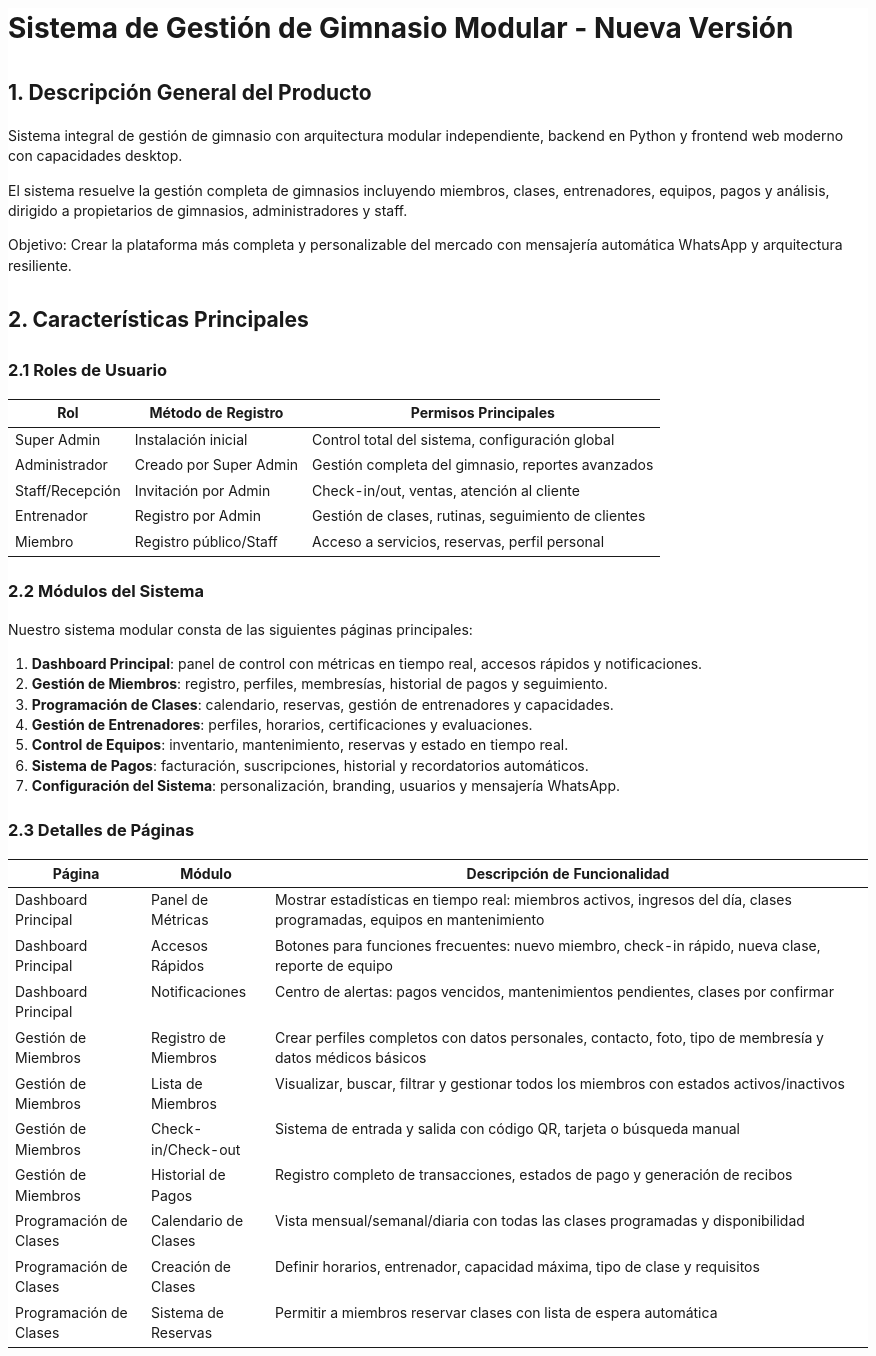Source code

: # Sistema de Gestión de Gimnasio Modular - Nueva Versión

## 1. Descripción General del Producto

Sistema integral de gestión de gimnasio con arquitectura modular independiente, backend en Python y frontend web moderno con capacidades desktop.

El sistema resuelve la gestión completa de gimnasios incluyendo miembros, clases, entrenadores, equipos, pagos y análisis, dirigido a propietarios de gimnasios, administradores y staff.

Objetivo: Crear la plataforma más completa y personalizable del mercado con mensajería automática WhatsApp y arquitectura resiliente.

## 2. Características Principales

### 2.1 Roles de Usuario

| Rol | Método de Registro | Permisos Principales |
|-----|-------------------|---------------------|
| Super Admin | Instalación inicial | Control total del sistema, configuración global |
| Administrador | Creado por Super Admin | Gestión completa del gimnasio, reportes avanzados |
| Staff/Recepción | Invitación por Admin | Check-in/out, ventas, atención al cliente |
| Entrenador | Registro por Admin | Gestión de clases, rutinas, seguimiento de clientes |
| Miembro | Registro público/Staff | Acceso a servicios, reservas, perfil personal |

### 2.2 Módulos del Sistema

Nuestro sistema modular consta de las siguientes páginas principales:

1. **Dashboard Principal**: panel de control con métricas en tiempo real, accesos rápidos y notificaciones.
2. **Gestión de Miembros**: registro, perfiles, membresías, historial de pagos y seguimiento.
3. **Programación de Clases**: calendario, reservas, gestión de entrenadores y capacidades.
4. **Gestión de Entrenadores**: perfiles, horarios, certificaciones y evaluaciones.
5. **Control de Equipos**: inventario, mantenimiento, reservas y estado en tiempo real.
6. **Sistema de Pagos**: facturación, suscripciones, historial y recordatorios automáticos.
7. **Configuración del Sistema**: personalización, branding, usuarios y mensajería WhatsApp.

### 2.3 Detalles de Páginas

| Página | Módulo | Descripción de Funcionalidad |
|--------|--------|------------------------------|
| Dashboard Principal | Panel de Métricas | Mostrar estadísticas en tiempo real: miembros activos, ingresos del día, clases programadas, equipos en mantenimiento |
| Dashboard Principal | Accesos Rápidos | Botones para funciones frecuentes: nuevo miembro, check-in rápido, nueva clase, reporte de equipo |
| Dashboard Principal | Notificaciones | Centro de alertas: pagos vencidos, mantenimientos pendientes, clases por confirmar |
| Gestión de Miembros | Registro de Miembros | Crear perfiles completos con datos personales, contacto, foto, tipo de membresía y datos médicos básicos |
| Gestión de Miembros | Lista de Miembros | Visualizar, buscar, filtrar y gestionar todos los miembros con estados activos/inactivos |
| Gestión de Miembros | Check-in/Check-out | Sistema de entrada y salida con código QR, tarjeta o búsqueda manual |
| Gestión de Miembros | Historial de Pagos | Registro completo de transacciones, estados de pago y generación de recibos |
| Programación de Clases | Calendario de Clases | Vista mensual/semanal/diaria con todas las clases programadas y disponibilidad |
| Programación de Clases | Creación de Clases | Definir horarios, entrenador, capacidad máxima, tipo de clase y requisitos |
| Programación de Clases | Sistema de Reservas | Permitir a miembros reservar clases con lista de espera automática |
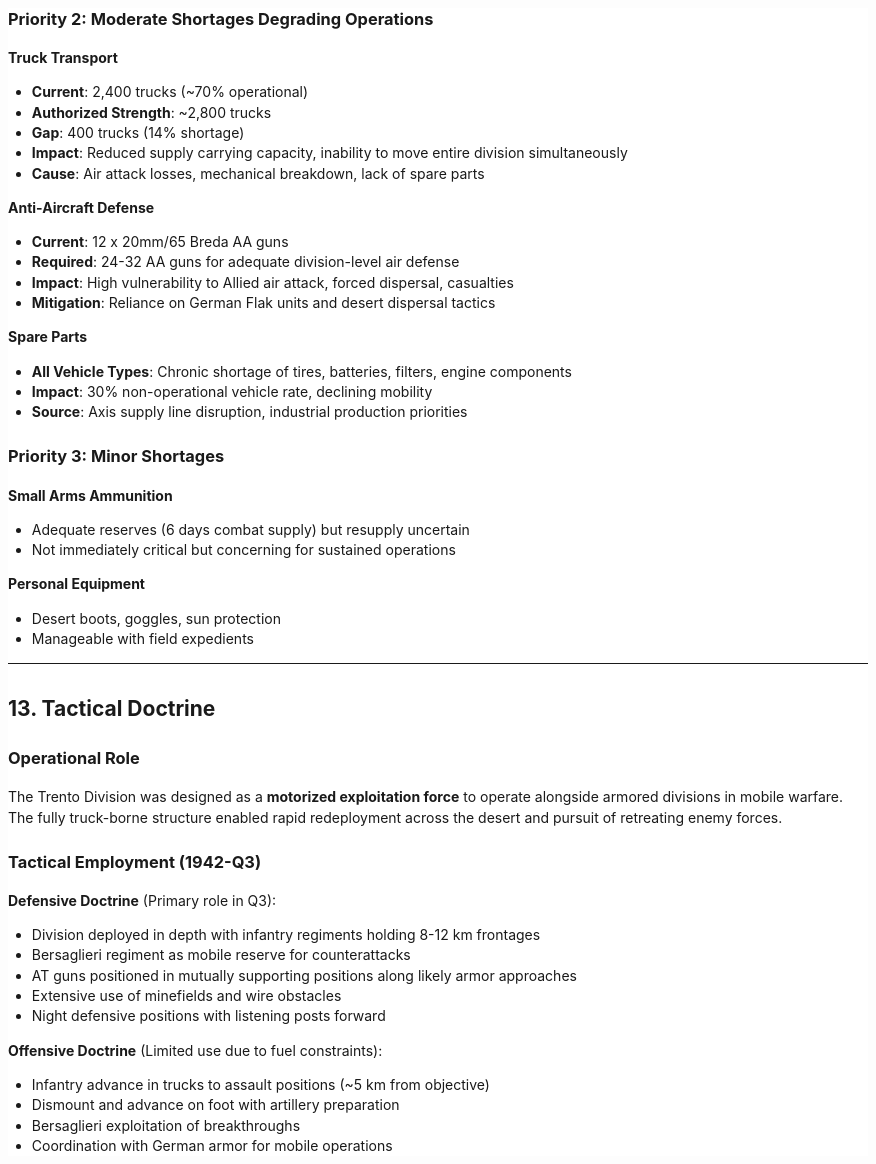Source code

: ### Priority 2: Moderate Shortages Degrading Operations

**Truck Transport**
- **Current**: 2,400 trucks (~70% operational)
- **Authorized Strength**: ~2,800 trucks
- **Gap**: 400 trucks (14% shortage)
- **Impact**: Reduced supply carrying capacity, inability to move entire division simultaneously
- **Cause**: Air attack losses, mechanical breakdown, lack of spare parts

**Anti-Aircraft Defense**
- **Current**: 12 x 20mm/65 Breda AA guns
- **Required**: 24-32 AA guns for adequate division-level air defense
- **Impact**: High vulnerability to Allied air attack, forced dispersal, casualties
- **Mitigation**: Reliance on German Flak units and desert dispersal tactics

**Spare Parts**
- **All Vehicle Types**: Chronic shortage of tires, batteries, filters, engine components
- **Impact**: 30% non-operational vehicle rate, declining mobility
- **Source**: Axis supply line disruption, industrial production priorities

### Priority 3: Minor Shortages

**Small Arms Ammunition**
- Adequate reserves (6 days combat supply) but resupply uncertain
- Not immediately critical but concerning for sustained operations

**Personal Equipment**
- Desert boots, goggles, sun protection
- Manageable with field expedients

---

## 13. Tactical Doctrine

### Operational Role
The Trento Division was designed as a **motorized exploitation force** to operate alongside armored divisions in mobile warfare. The fully truck-borne structure enabled rapid redeployment across the desert and pursuit of retreating enemy forces.

### Tactical Employment (1942-Q3)

**Defensive Doctrine** (Primary role in Q3):
- Division deployed in depth with infantry regiments holding 8-12 km frontages
- Bersaglieri regiment as mobile reserve for counterattacks
- AT guns positioned in mutually supporting positions along likely armor approaches
- Extensive use of minefields and wire obstacles
- Night defensive positions with listening posts forward

**Offensive Doctrine** (Limited use due to fuel constraints):
- Infantry advance in trucks to assault positions (~5 km from objective)
- Dismount and advance on foot with artillery preparation
- Bersaglieri exploitation of breakthroughs
- Coordination with German armor for mobile operations
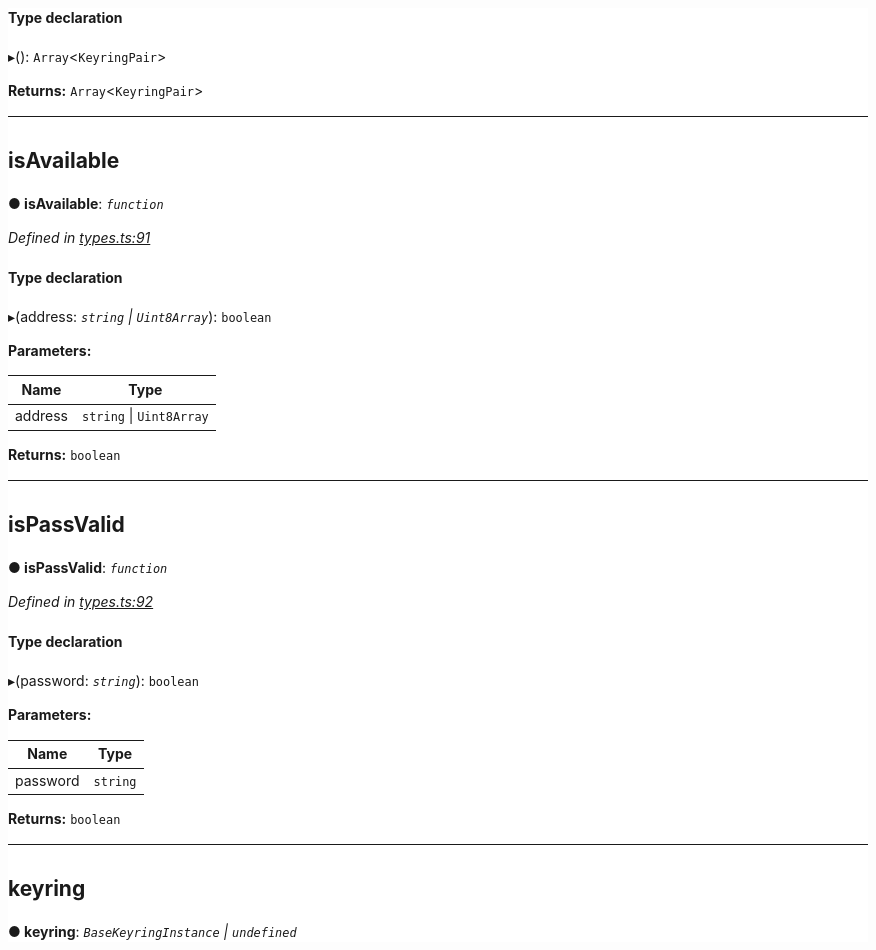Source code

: #### Type declaration
▸(): `Array`<`KeyringPair`>

**Returns:** `Array`<`KeyringPair`>

___
<a id="isavailable"></a>

##  isAvailable

**● isAvailable**: *`function`*

*Defined in [types.ts:91](https://github.com/polkadot-js/ui/blob/c2e3d5f/packages/ui-keyring/src/types.ts#L91)*

#### Type declaration
▸(address: *`string` \| `Uint8Array`*): `boolean`

**Parameters:**

| Name | Type |
| ------ | ------ |
| address | `string` \| `Uint8Array` |

**Returns:** `boolean`

___
<a id="ispassvalid"></a>

##  isPassValid

**● isPassValid**: *`function`*

*Defined in [types.ts:92](https://github.com/polkadot-js/ui/blob/c2e3d5f/packages/ui-keyring/src/types.ts#L92)*

#### Type declaration
▸(password: *`string`*): `boolean`

**Parameters:**

| Name | Type |
| ------ | ------ |
| password | `string` |

**Returns:** `boolean`

___
<a id="keyring"></a>

##  keyring

**● keyring**: *`BaseKeyringInstance` \| `undefined`*
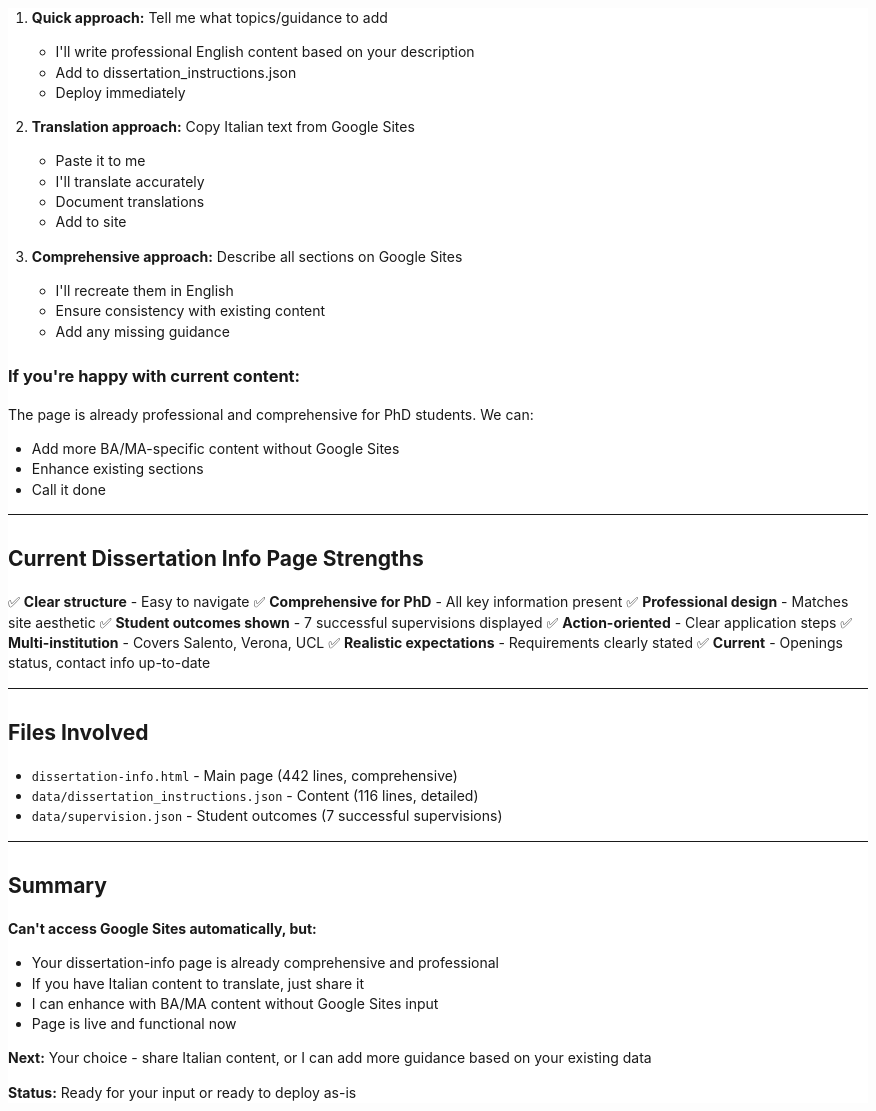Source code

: 1. **Quick approach:** Tell me what topics/guidance to add
   - I'll write professional English content based on your description
   - Add to dissertation_instructions.json
   - Deploy immediately

2. **Translation approach:** Copy Italian text from Google Sites
   - Paste it to me
   - I'll translate accurately
   - Document translations
   - Add to site

3. **Comprehensive approach:** Describe all sections on Google Sites
   - I'll recreate them in English
   - Ensure consistency with existing content
   - Add any missing guidance

### If you're happy with current content:

The page is already professional and comprehensive for PhD students. We can:
- Add more BA/MA-specific content without Google Sites
- Enhance existing sections
- Call it done

---

## Current Dissertation Info Page Strengths

✅ **Clear structure** - Easy to navigate
✅ **Comprehensive for PhD** - All key information present
✅ **Professional design** - Matches site aesthetic
✅ **Student outcomes shown** - 7 successful supervisions displayed
✅ **Action-oriented** - Clear application steps
✅ **Multi-institution** - Covers Salento, Verona, UCL
✅ **Realistic expectations** - Requirements clearly stated
✅ **Current** - Openings status, contact info up-to-date

---

## Files Involved

- `dissertation-info.html` - Main page (442 lines, comprehensive)
- `data/dissertation_instructions.json` - Content (116 lines, detailed)
- `data/supervision.json` - Student outcomes (7 successful supervisions)

---

## Summary

**Can't access Google Sites automatically, but:**
- Your dissertation-info page is already comprehensive and professional
- If you have Italian content to translate, just share it
- I can enhance with BA/MA content without Google Sites input
- Page is live and functional now

**Next:** Your choice - share Italian content, or I can add more guidance based on your existing data

**Status:** Ready for your input or ready to deploy as-is
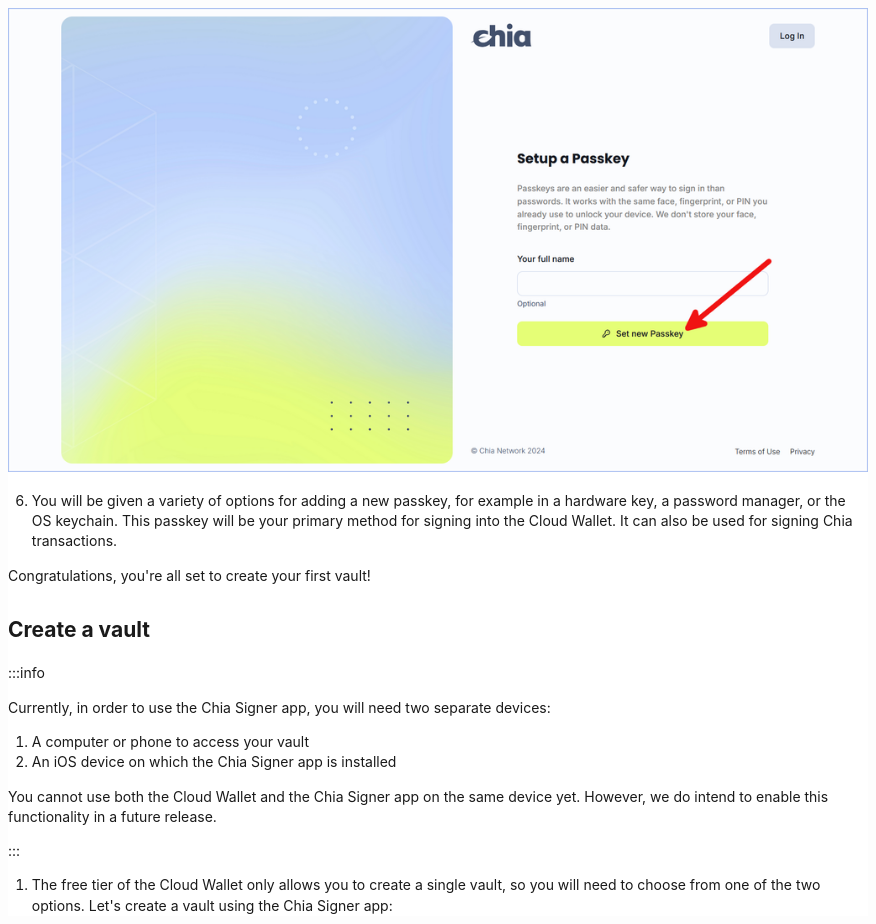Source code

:   <img src="/img/cloud-wallet/02_set_passkey.png" alt="Set a new passkey" width="100%"/>
</div>

6. You will be given a variety of options for adding a new passkey, for example in a hardware key, a password manager, or the OS keychain. This passkey will be your primary method for signing into the Cloud Wallet. It can also be used for signing Chia transactions.

Congratulations, you're all set to create your first vault!

## Create a vault

:::info

Currently, in order to use the Chia Signer app, you will need two separate devices:
1. A computer or phone to access your vault
2. An iOS device on which the Chia Signer app is installed

You cannot use both the Cloud Wallet and the Chia Signer app on the same device yet. However, we do intend to enable this functionality in a future release.

:::

1. The free tier of the Cloud Wallet only allows you to create a single vault, so you will need to choose from one of the two options. Let's create a vault using the Chia Signer app:

<div style={{ textAlign: 'left' }}>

* * * * *

TASK: Where the line containing "Sites automatically, but:**" appears in the records above, begin copying and continue exactly through the last line, with nothing else; omit every picture.

RESULT:
**Can't access Google Sites automatically, but:**
- Your dissertation-info page is already comprehensive and professional
- If you have Italian content to translate, just share it
- I can enhance with BA/MA content without Google Sites input
- Page is live and functional now

**Next:** Your choice - share Italian content, or I can add more guidance based on your existing data

**Status:** Ready for your input or ready to deploy as-is
Source code

:   <img src="/img/cloud-wallet/02_set_passkey.png" alt="Set a new passkey" width="100%"/>
</div>

6. You will be given a variety of options for adding a new passkey, for example in a hardware key, a password manager, or the OS keychain. This passkey will be your primary method for signing into the Cloud Wallet. It can also be used for signing Chia transactions.

Congratulations, you're all set to create your first vault!

## Create a vault

:::info

Currently, in order to use the Chia Signer app, you will need two separate devices:
1. A computer or phone to access your vault
2. An iOS device on which the Chia Signer app is installed

You cannot use both the Cloud Wallet and the Chia Signer app on the same device yet. However, we do intend to enable this functionality in a future release.

:::

1. The free tier of the Cloud Wallet only allows you to create a single vault, so you will need to choose from one of the two options. Let's create a vault using the Chia Signer app:

<div style={{ textAlign: 'left' }}>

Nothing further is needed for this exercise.